CIRM Awards $7.5 Million in Discovery Grants to Gladstone Investigators

The California Institute for Regenerative Medicine (CIRM) has awarded more than $7.5 million to Gladstone scientists for two projects that may lead to breakthrough discoveries in regenerative medicine.

The awards—among a total of 23 grants totaling $73 million that CIRM will be funding throughout the state of California—fuel early-stage research that sparks new ideas and tools that may lead to novel therapies.

Known as “DISC0 Foundation Awards,” the grants are part of CIRM’s Discovery Stage Research programs.

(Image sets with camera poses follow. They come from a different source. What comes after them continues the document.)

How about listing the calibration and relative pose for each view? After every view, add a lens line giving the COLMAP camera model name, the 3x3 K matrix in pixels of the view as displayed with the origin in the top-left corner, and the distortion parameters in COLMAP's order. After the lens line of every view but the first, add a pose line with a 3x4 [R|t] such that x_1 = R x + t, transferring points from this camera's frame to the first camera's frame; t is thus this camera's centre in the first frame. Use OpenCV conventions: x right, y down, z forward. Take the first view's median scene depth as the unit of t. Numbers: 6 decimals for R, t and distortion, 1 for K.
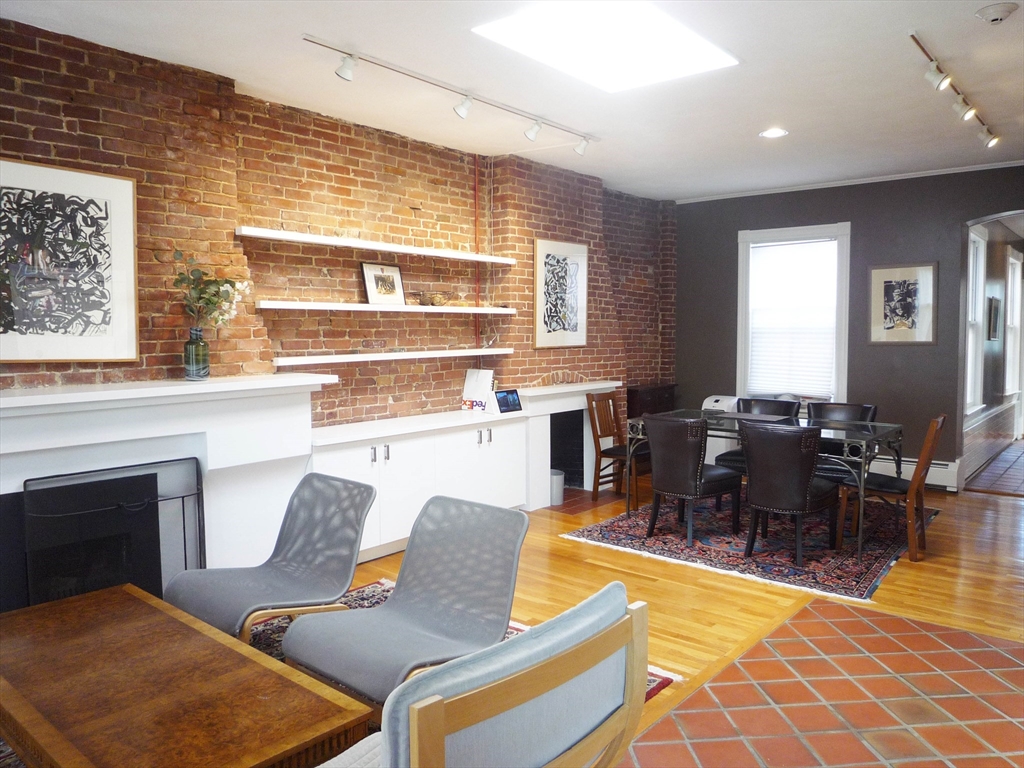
lens RADIAL K [[755.6, 0, 513.0], [0, 755.6, 385.1], [0, 0, 1]] dist [-0.008683, -0.034193]
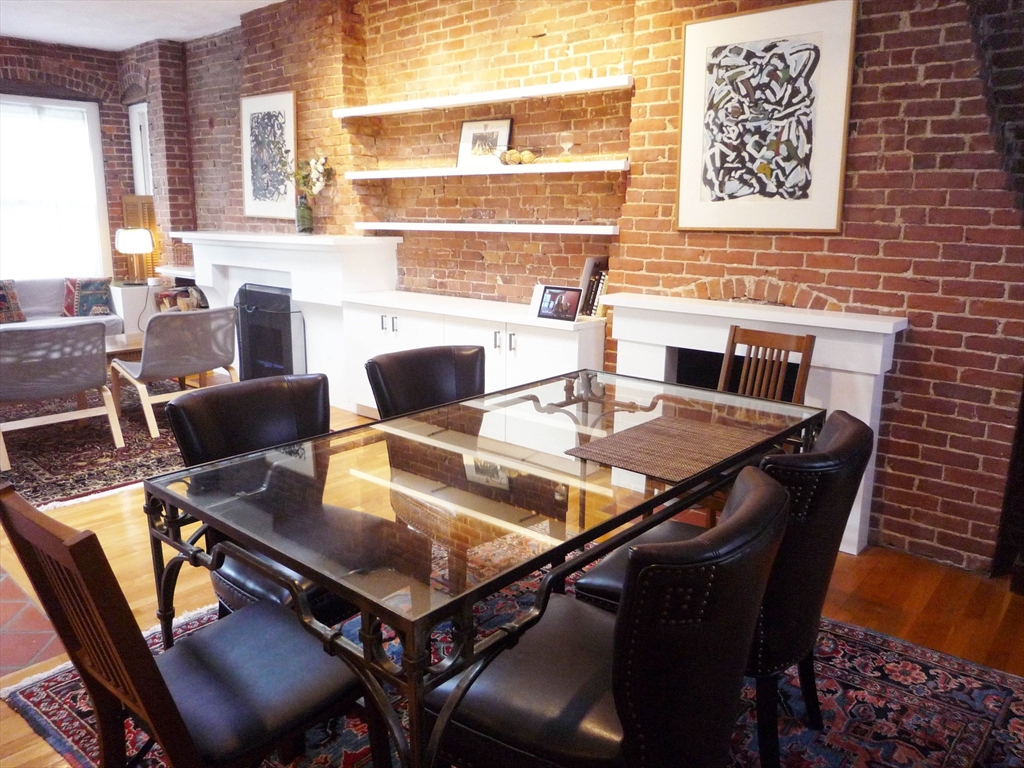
lens RADIAL K [[755.6, 0, 516.4], [0, 755.6, 385.7], [0, 0, 1]] dist [-0.008683, -0.034193]
pose [[-0.024040, 0.225406, -0.973968, 0.668955], [-0.083112, 0.970427, 0.226638, -0.057514], [0.996250, 0.086397, -0.004595, 0.968977]]
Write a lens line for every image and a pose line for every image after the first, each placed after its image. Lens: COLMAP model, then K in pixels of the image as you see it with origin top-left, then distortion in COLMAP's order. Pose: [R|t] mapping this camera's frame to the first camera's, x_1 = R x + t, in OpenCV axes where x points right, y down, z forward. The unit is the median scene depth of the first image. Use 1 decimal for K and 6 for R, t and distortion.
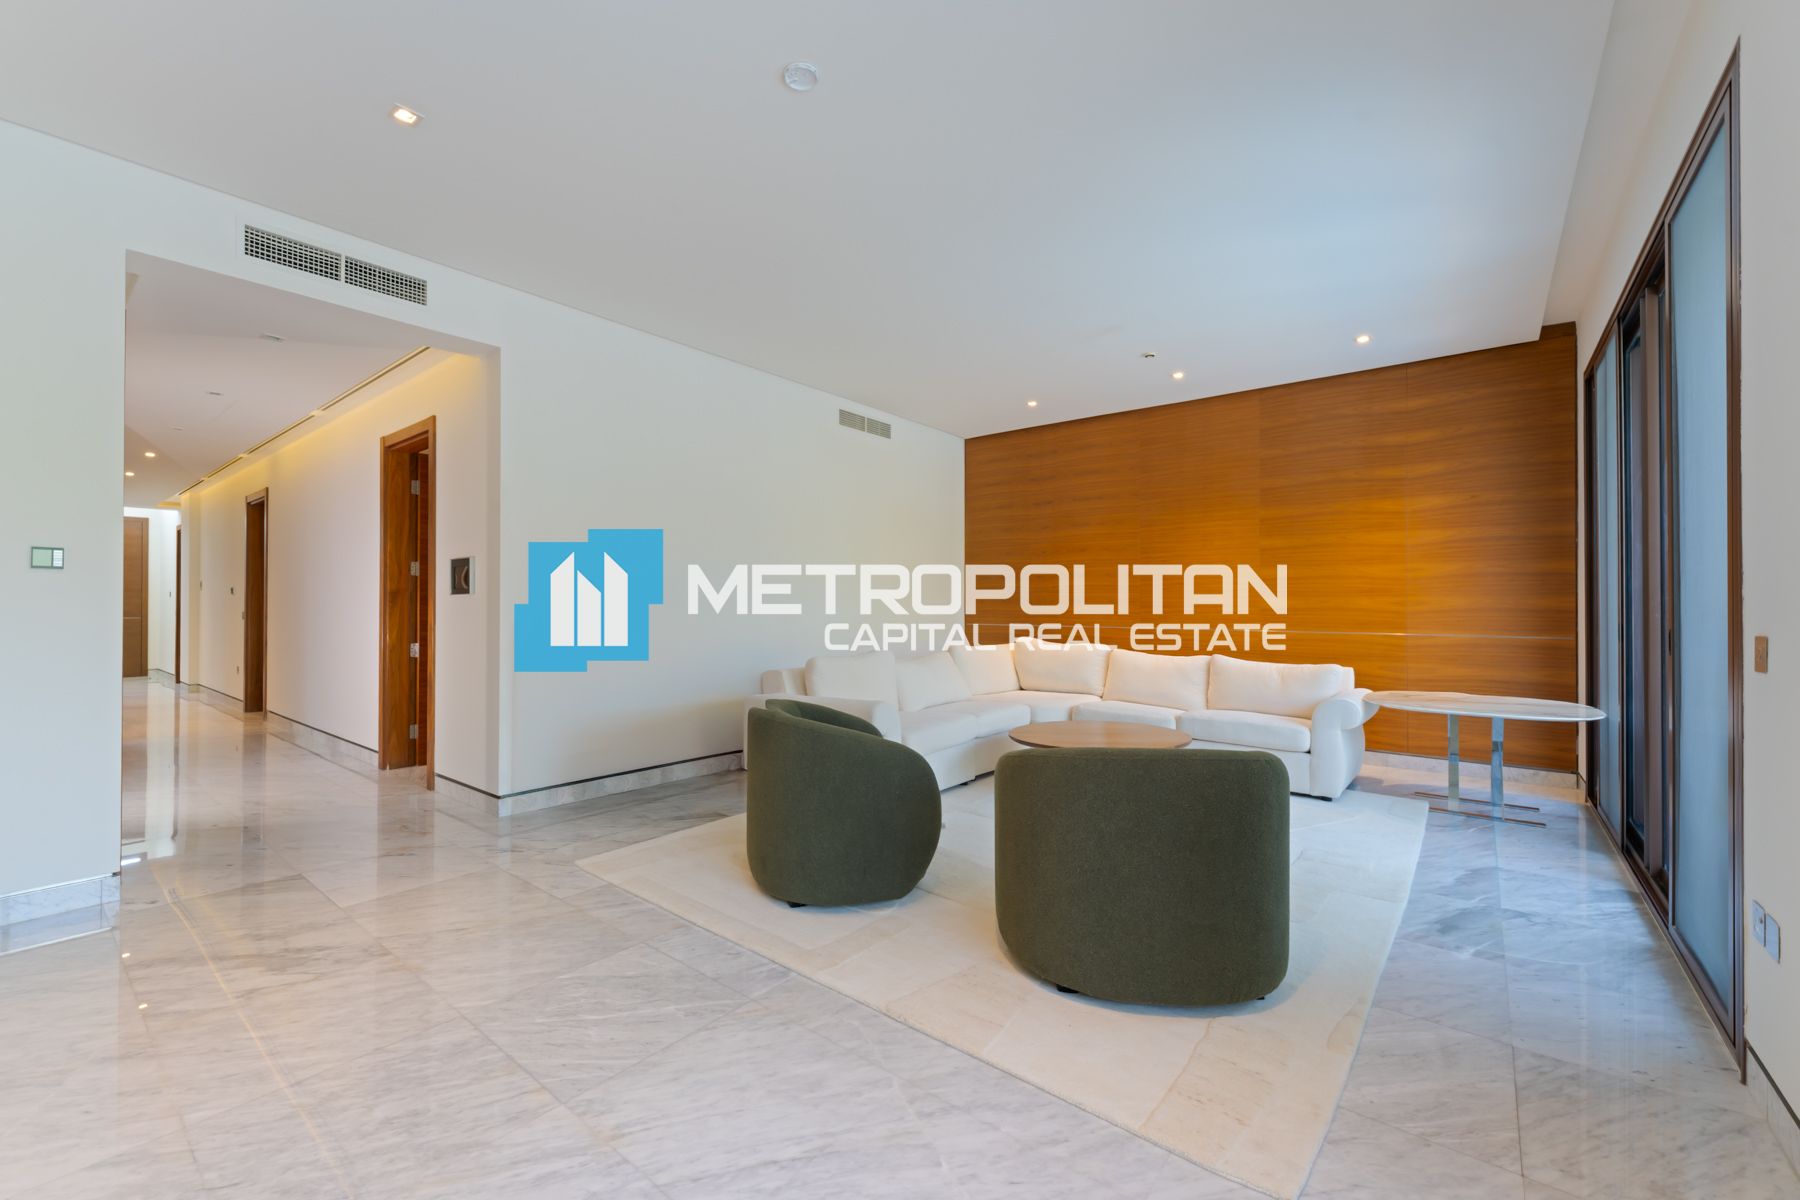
lens RADIAL K [[733.7, 0, 887.0], [0, 733.7, 602.3], [0, 0, 1]] dist [0.009373, -0.000331]
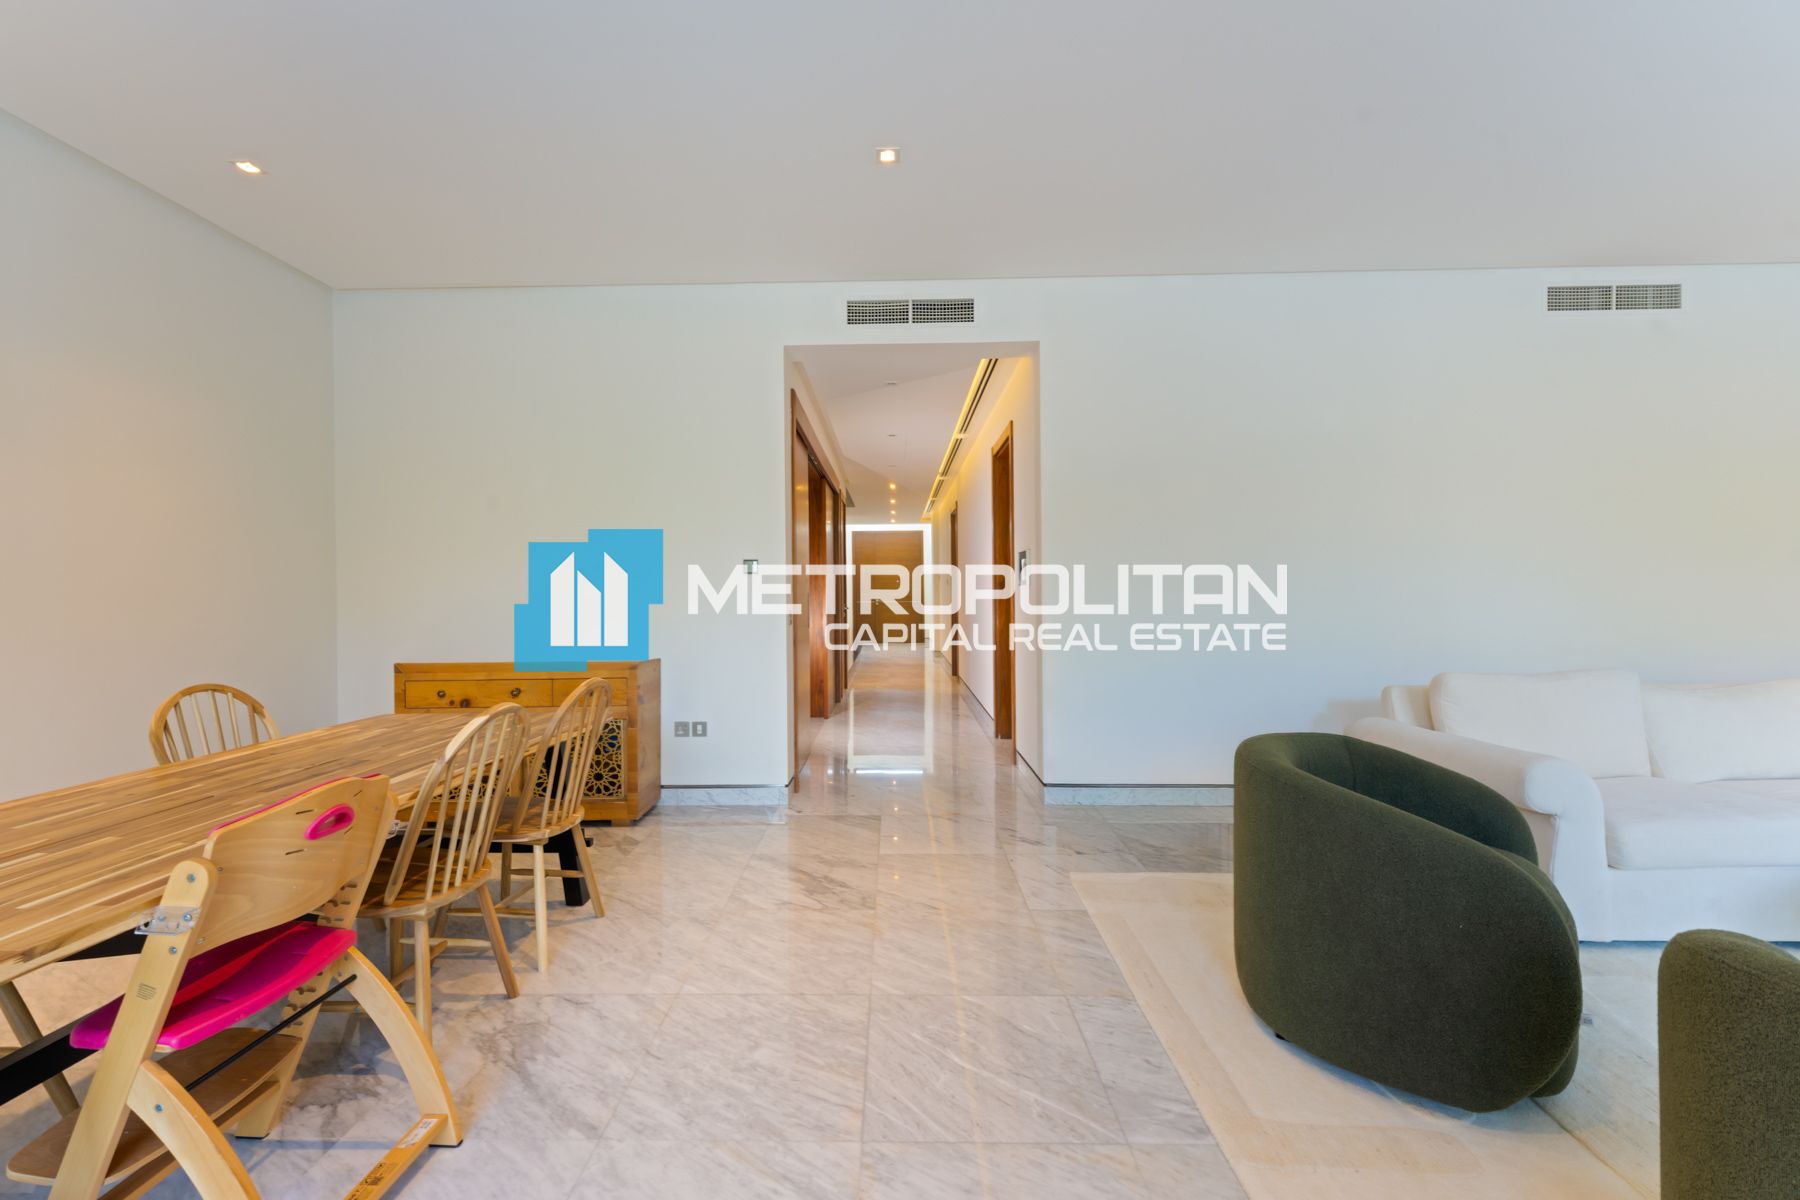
lens RADIAL K [[733.7, 0, 897.9], [0, 733.7, 594.1], [0, 0, 1]] dist [0.009373, -0.000331]
pose [[0.610576, -0.001735, -0.791956, 0.226487], [0.011651, 0.999909, 0.006793, -0.011468], [0.791872, -0.013375, 0.610540, 0.332635]]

“Discovery research is critical for uncovering novel disease targets and biomarkers that we can translate into therapies for clinical use,” Kelly Shepard, PhD, director of Discovery & Education programs at CIRM, says in a statement.

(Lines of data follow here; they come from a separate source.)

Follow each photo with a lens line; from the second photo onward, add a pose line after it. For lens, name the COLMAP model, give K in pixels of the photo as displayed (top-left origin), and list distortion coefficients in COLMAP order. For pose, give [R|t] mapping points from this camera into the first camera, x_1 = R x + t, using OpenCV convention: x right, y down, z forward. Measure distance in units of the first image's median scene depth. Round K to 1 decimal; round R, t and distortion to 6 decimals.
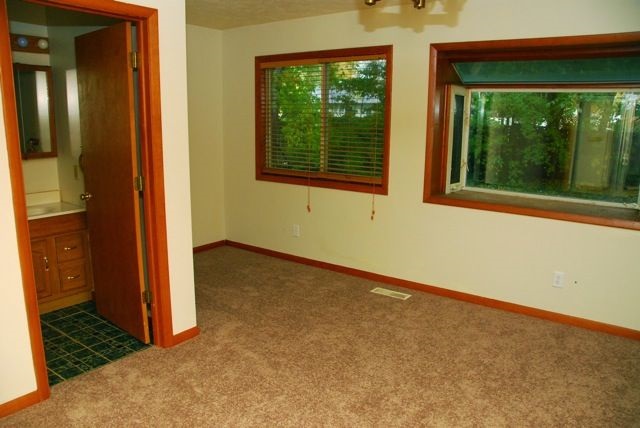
lens RADIAL K [[492.1, 0, 317.4], [0, 492.1, 222.9], [0, 0, 1]] dist [-0.177138, 0.123447]
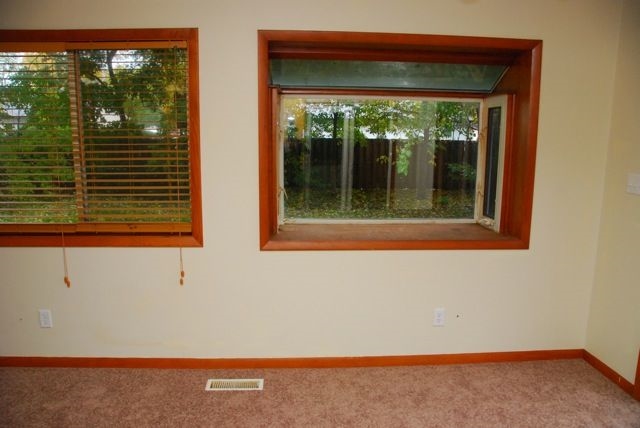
lens RADIAL K [[492.1, 0, 317.4], [0, 492.1, 222.9], [0, 0, 1]] dist [-0.177138, 0.123447]
pose [[0.766072, -0.121549, 0.631157, -0.165401], [0.135375, 0.990442, 0.026428, -0.087252], [-0.628337, 0.065197, 0.775205, 0.367457]]
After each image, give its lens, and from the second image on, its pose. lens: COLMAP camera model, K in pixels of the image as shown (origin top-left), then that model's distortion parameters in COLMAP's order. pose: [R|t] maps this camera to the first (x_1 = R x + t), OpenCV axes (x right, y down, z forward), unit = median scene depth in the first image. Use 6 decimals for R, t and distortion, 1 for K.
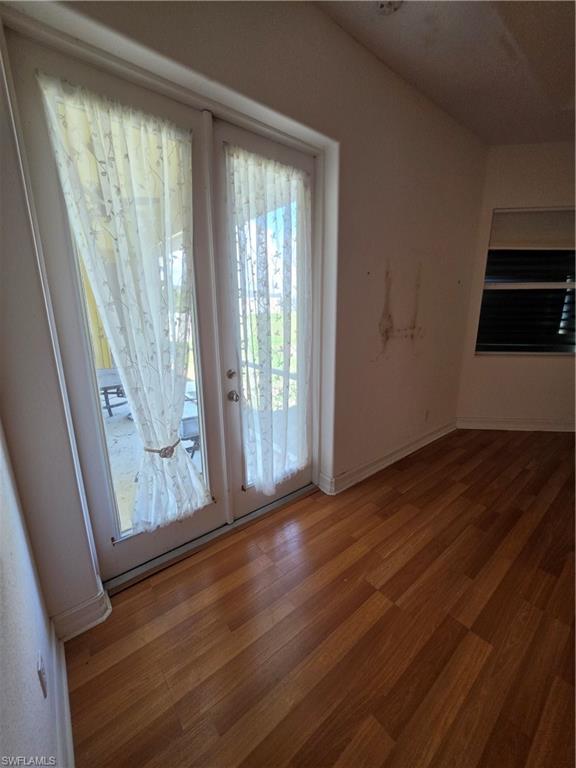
lens RADIAL K [[304.7, 0, 285.3], [0, 304.7, 384.2], [0, 0, 1]] dist [-0.009122, 0.000481]
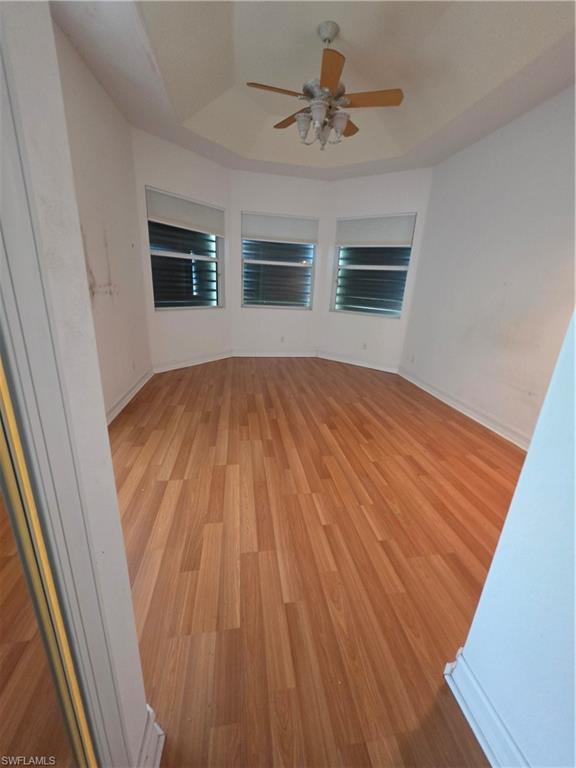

The funded projects “have the potential to address gaps in our current knowledge, advance our understanding of the origins and mechanisms of disease, and expand existing applications of stem cell and gene therapy-based treatments,” Shepard says.

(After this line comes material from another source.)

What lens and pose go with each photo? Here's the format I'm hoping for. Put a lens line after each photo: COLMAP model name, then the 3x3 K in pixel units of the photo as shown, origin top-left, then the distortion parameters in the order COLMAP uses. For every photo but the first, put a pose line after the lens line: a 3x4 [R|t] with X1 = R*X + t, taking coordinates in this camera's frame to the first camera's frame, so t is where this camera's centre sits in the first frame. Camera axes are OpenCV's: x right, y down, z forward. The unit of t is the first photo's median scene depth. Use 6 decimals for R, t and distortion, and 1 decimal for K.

Eliminating the Gene Therapy Bottleneck

The largest of CIRM’s new round of grants, at $5.1 million, goes to a collaborative team led by Gladstone Senior Investigator Bruce Conklin, MD. He seeks to develop a technology platform that will allow for therapeutic gene editing on a broader scale so more patients can benefit.

“Genome editing has enormous potential to cure genetic diseases. But today, it’s prohibitively costly to pursue clinical trials and FDA approval for individualized therapies that might only treat less than a dozen patients each,” Conklin says. “Our goal is to develop a platform that accounts for genetic diversity so we can remove that bottleneck and treat a majority of the patient population.”

Conklin’s research project hopes to address more than 700 genetic diseases, with a focus on those that are “haplosufficient,” in which only one functioning copy of a gene is sufficient for health. Such diseases include muscular dystrophies, motor neuron diseases, cardiomyopathies, retinitis pigmentosa, and more.

The team has strong ties to patient communities all over the world, providing access to diverse cell lines for research. Proof-of-concept studies have focused on Charcot-Marie-Tooth disease, a genetic neuropathy with no current treatment.

Building Tomorrow’s Heart Therapies

CIRM also awarded $2.4 million to Benoit Bruneau, PhD, director of the Gladstone Institute of Cardiovascular Disease, for a project that leverages stem cells to pinpoint the genetic causes of congenital heart disease and other conditions.

“Our goal is to finally understand how a broad class of genetic mutations affect fundamental cellular processes that guide the formation of organs such as the heart, the brain, and the eye,” Bruneau says. “We believe this knowledge can guide innovative strategies for organ regeneration, gene therapy, and other treatments.”

Benoit Bruneau (left) received a grant from CIRM toto use stem cells to uncover the genetic causes of congenital heart disease and other conditions. 

Using genetically engineered human stem cells that model congenital heart disease, Bruneau and his team plan to map out how genes are abnormally turned on or off in disease. With the help of artificial intelligence, they’ll mine that data to reveal genetic networks that show, for the first time, how disease-related regulators function in normal and diseased heart cells.

“We aim to solve a 30-year-old question of why certain genetic mutations cause human disease,” Bruneau says.

Within three years, all of the latest CIRM-funded projects are expected to advance the field’s understanding of stem cells and genetics in human biology and disease, develop stem cell-based tools for biomedical innovation, or unlock new applications in regenerative medicine.

CIRM was created by voters in 2004 through California’s Proposition 71, and extended in 2020 through Proposition 14, to accelerate therapies for unmet medical needs. The agency funds stem cell and gene therapy research (collectively called regenerative medicine) from the earliest stages through clinical trials with the goal of advancing therapies for people in California and the world.